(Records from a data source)
==*==

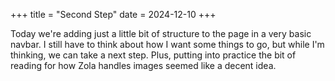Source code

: +++
title = "Second Step"
date = 2024-12-10
+++

Today we're adding just a little bit of structure to the page in a very basic navbar. I still have to think about how I want some things to go, but while I'm thinking, we can take a next step. Plus, putting into practice the bit of reading for how Zola handles images seemed like a decent idea.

==*==

(To-do item)
Repeat the data above exactly, but not the pictures.

(Response box)
Source code

: +++
title = "Second Step"
date = 2024-12-10
+++

Today we're adding just a little bit of structure to the page in a very basic navbar. I still have to think about how I want some things to go, but while I'm thinking, we can take a next step. Plus, putting into practice the bit of reading for how Zola handles images seemed like a decent idea.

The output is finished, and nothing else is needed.